PROBLEM — No pictures belong in the copy. Restate the rest of the data exactly.

INFORMATION SUPPLIED: Begin

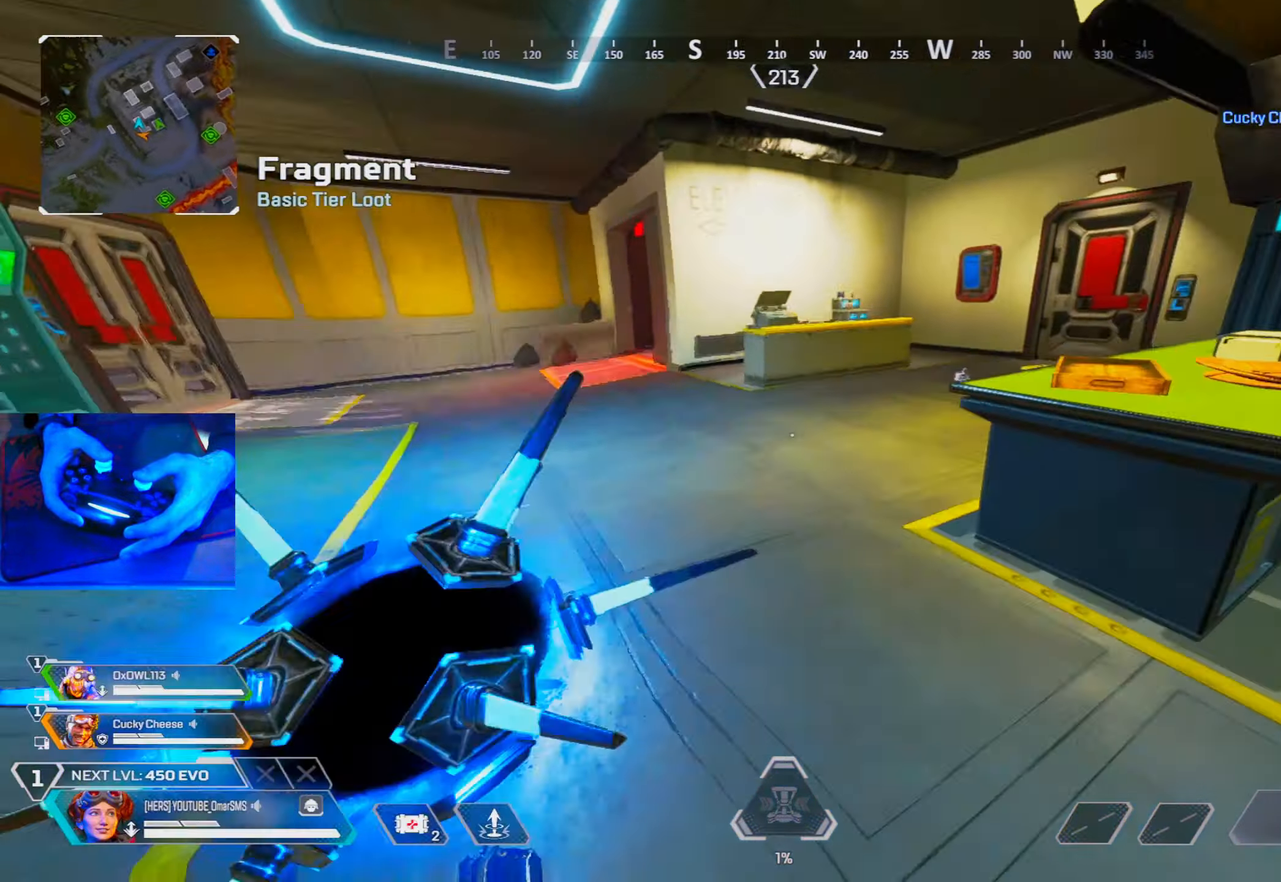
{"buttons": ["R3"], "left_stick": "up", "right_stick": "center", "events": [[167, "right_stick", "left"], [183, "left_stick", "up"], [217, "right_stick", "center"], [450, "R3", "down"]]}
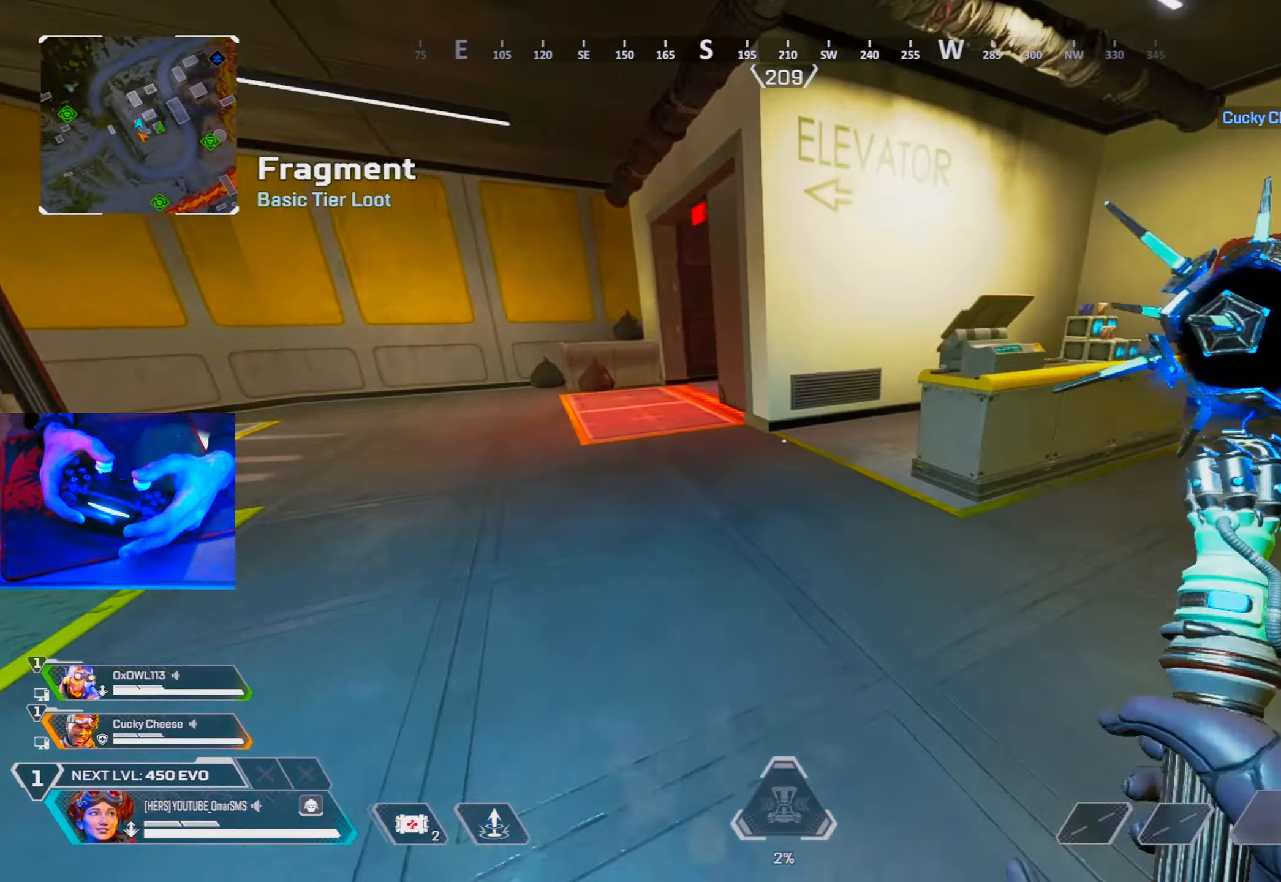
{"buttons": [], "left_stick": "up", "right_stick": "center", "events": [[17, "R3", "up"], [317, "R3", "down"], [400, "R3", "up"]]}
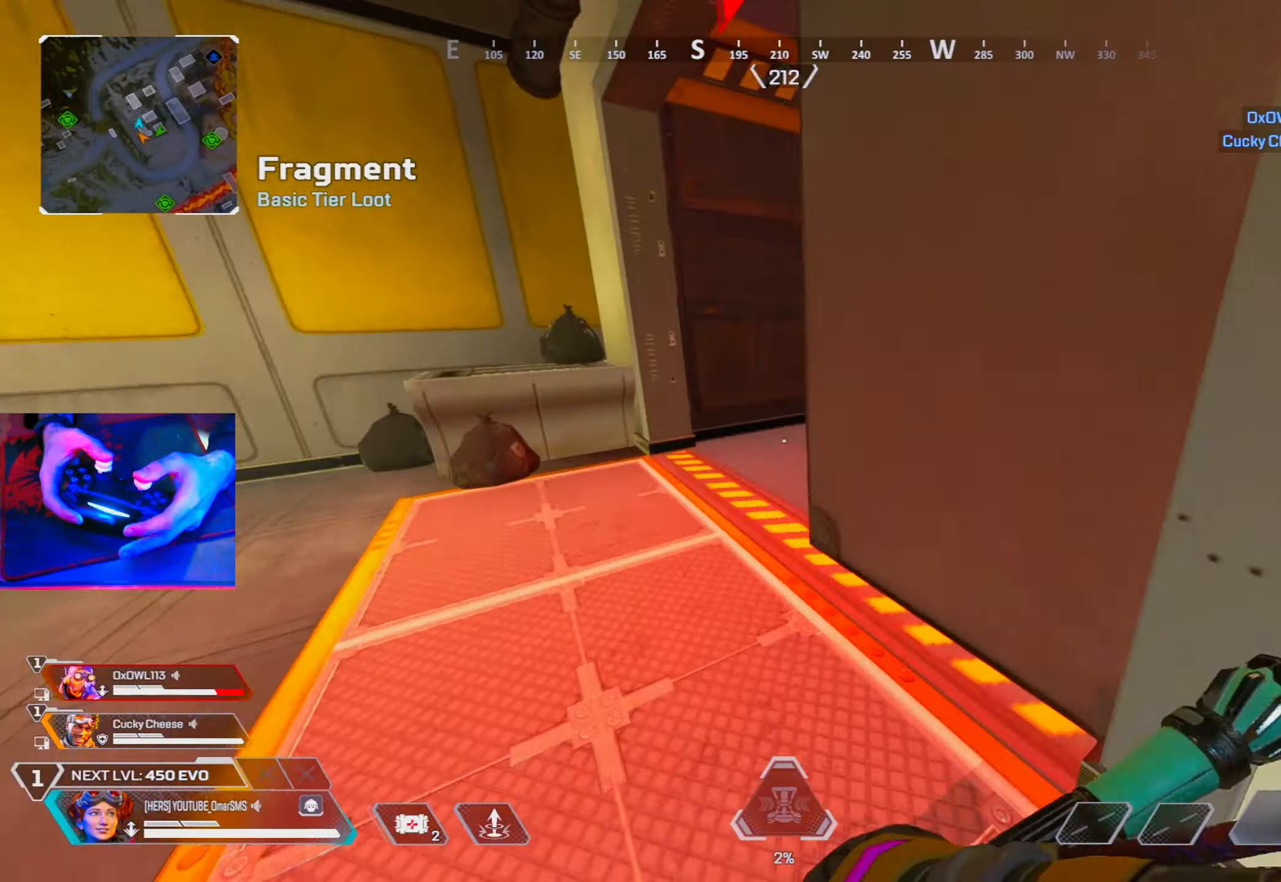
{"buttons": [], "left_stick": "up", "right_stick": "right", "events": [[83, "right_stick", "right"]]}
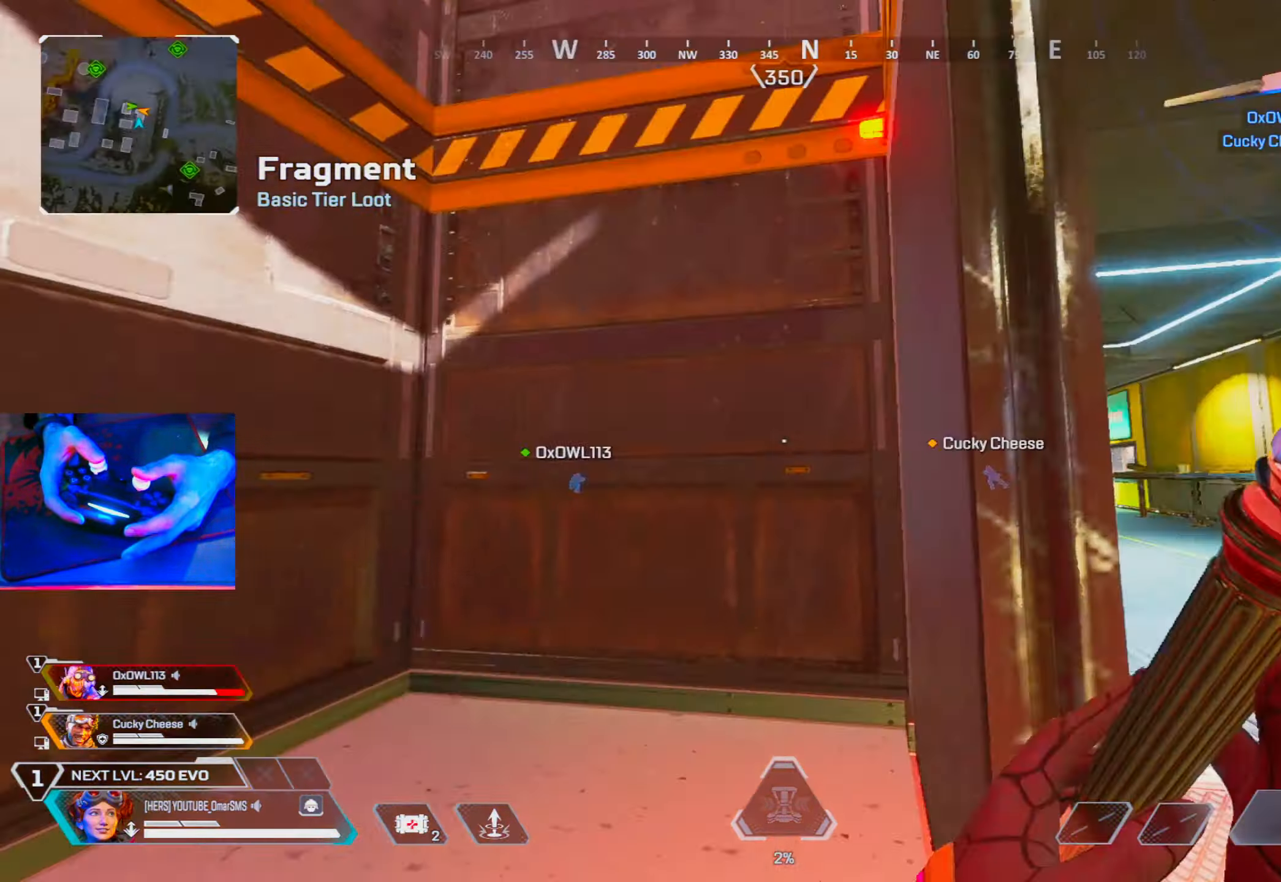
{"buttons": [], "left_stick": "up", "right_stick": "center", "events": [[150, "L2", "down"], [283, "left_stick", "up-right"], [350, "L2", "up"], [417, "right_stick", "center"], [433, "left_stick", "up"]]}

INFORMATION SUPPLIED: End

ANSWER TO THE PROBLEM —
{"buttons": ["R3"], "left_stick": "up", "right_stick": "center", "events": [[167, "right_stick", "left"], [183, "left_stick", "up"], [217, "right_stick", "center"], [450, "R3", "down"]]}
{"buttons": [], "left_stick": "up", "right_stick": "center", "events": [[17, "R3", "up"], [317, "R3", "down"], [400, "R3", "up"]]}
{"buttons": [], "left_stick": "up", "right_stick": "right", "events": [[83, "right_stick", "right"]]}
{"buttons": [], "left_stick": "up", "right_stick": "center", "events": [[150, "L2", "down"], [283, "left_stick", "up-right"], [350, "L2", "up"], [417, "right_stick", "center"], [433, "left_stick", "up"]]}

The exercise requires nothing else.